◆ DOCUMENT SEGMENT:
^^^^^^^^^^^^^^^^

The Case for Development

Proposals to develop Kingsland date back to the 1860s. By all accounts the issue was as controversial then as any contemporary proposals for a housing development. The Victorian middle class was burgeoning everywhere. In Shrewsbury, the suggestions for developing a place such as Kingsland reflected both need and opportunity. At least half of the Corporation were keen to increase the income the Town received from its property holdings.

The Corporation were also aware that a new bridge and improved access into the Town were badly needed, as was a new and direct access to two of its suburbs. The English and Welsh bridges were liable to severe flooding, and a new bridge would provide a welcome alternative to the ferry. Indeed, the first proposals to build a bridge across the Severn go back to 1826. The new service roads proposed would replace the steep, rutted and badly drained lanes and paths across Kingsland and improve access to Belle Vue and the Cemetery.

^^^^^^^^^^^^^^^^

◆ SUPPLIED INFORMATION:

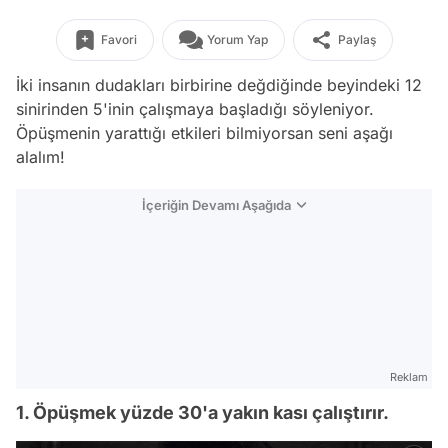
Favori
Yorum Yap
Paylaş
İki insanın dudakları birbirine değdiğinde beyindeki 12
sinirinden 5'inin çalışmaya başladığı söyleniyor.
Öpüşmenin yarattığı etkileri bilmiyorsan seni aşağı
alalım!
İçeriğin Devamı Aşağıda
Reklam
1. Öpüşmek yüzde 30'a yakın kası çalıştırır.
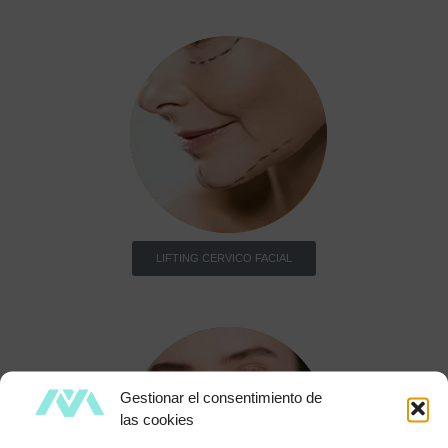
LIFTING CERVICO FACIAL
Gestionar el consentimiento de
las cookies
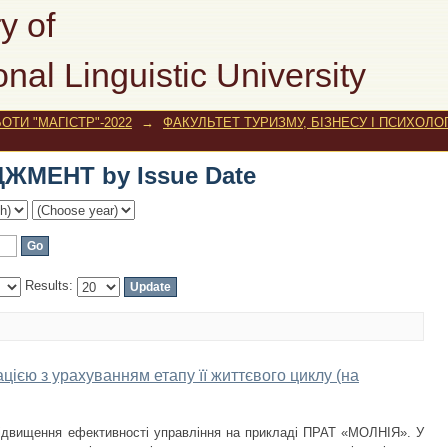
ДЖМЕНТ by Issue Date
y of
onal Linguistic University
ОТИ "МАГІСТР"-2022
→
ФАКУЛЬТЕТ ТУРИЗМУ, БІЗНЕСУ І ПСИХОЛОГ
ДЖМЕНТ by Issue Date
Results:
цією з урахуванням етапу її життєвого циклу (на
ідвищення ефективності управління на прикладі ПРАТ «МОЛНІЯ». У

^^^^^^^^^^^^^^^^

◆ WORK TASK A: From the passage on developing Kingsland, reproduce the part that begins at the words "Proposals to develop" and stops after the words "its property holdings.".
◆ WORK TASK B:
Answer these questions from the passage on developing Kingsland:
(i) To what decade do proposals to develop Kingsland date back?
(ii) In what year were the first proposals made to build a bridge across the Severn?
(iii) Which two bridges were liable to severe flooding?
◆ WORK TASK C: Carry the passage on developing Kingsland forward from its final sentence.

◆ RESULT A:
Proposals to develop Kingsland date back to the 1860s. By all accounts the issue was as controversial then as any contemporary proposals for a housing development. The Victorian middle class was burgeoning everywhere. In Shrewsbury, the suggestions for developing a place such as Kingsland reflected both need and opportunity. At least half of the Corporation were keen to increase the income the Town received from its property holdings.

◆ RESULT B:
(i) The 1860s
(ii) 1826
(iii) The English and Welsh bridges

◆ RESULT C:
At a Council meeting in 186318, it was proposed that plans should be drawn up to develop Kingsland to include the construction of a new bridge. Mr Chandler (speaking for those on the Council who were advocating the development) said that there has been no significant improvements in the Town for at least ten years. He argued that many families were discouraged from sending their sons to Shrewsbury for lack of accommodation. Indeed, the most recent buildings erected by the local architect Mr Pountney Smith had been let before the first floors had been finished. (These buildings were not specified, but were possibly those in the Mount and/or Bellevue). It could also have been pointed out to those reluctant for change in the Town, that areas such as the Column and the Mount had already accepted new development.

On that occasion in 1863, the proposal for developing Kingsland was narrowly defeated by 17 votes to 15. The main objection was that the disposal of Kingsland would deprive Freemen of an important historical right, and deprive the Townsfolk of a recreational facility. The main obstacle to the building of houses on the main part of the Corporation land or Common was its use for the Shrewsbury Show which had been held on Kingsland since the 16th Century.

The Shrewsbury Show had its origins in the pre-Reformation Festival of Corpus Christi, held originally on the Thursday after Whit Sunday (and later on the Monday). On this day all the religious and secular branches of Shrewsbury society paraded to church and to prayer, after which there was much celebrating and feasting. In Elizabethan times, on the second Monday after Whitsun, the Corporation allowed the trade Guilds of Shrewsbury to process to Kingsland where they were allowed to erect Arbours (at that time prefabricated buildings) in which to provide hospitality and entertainment to the Mayor and Corporation.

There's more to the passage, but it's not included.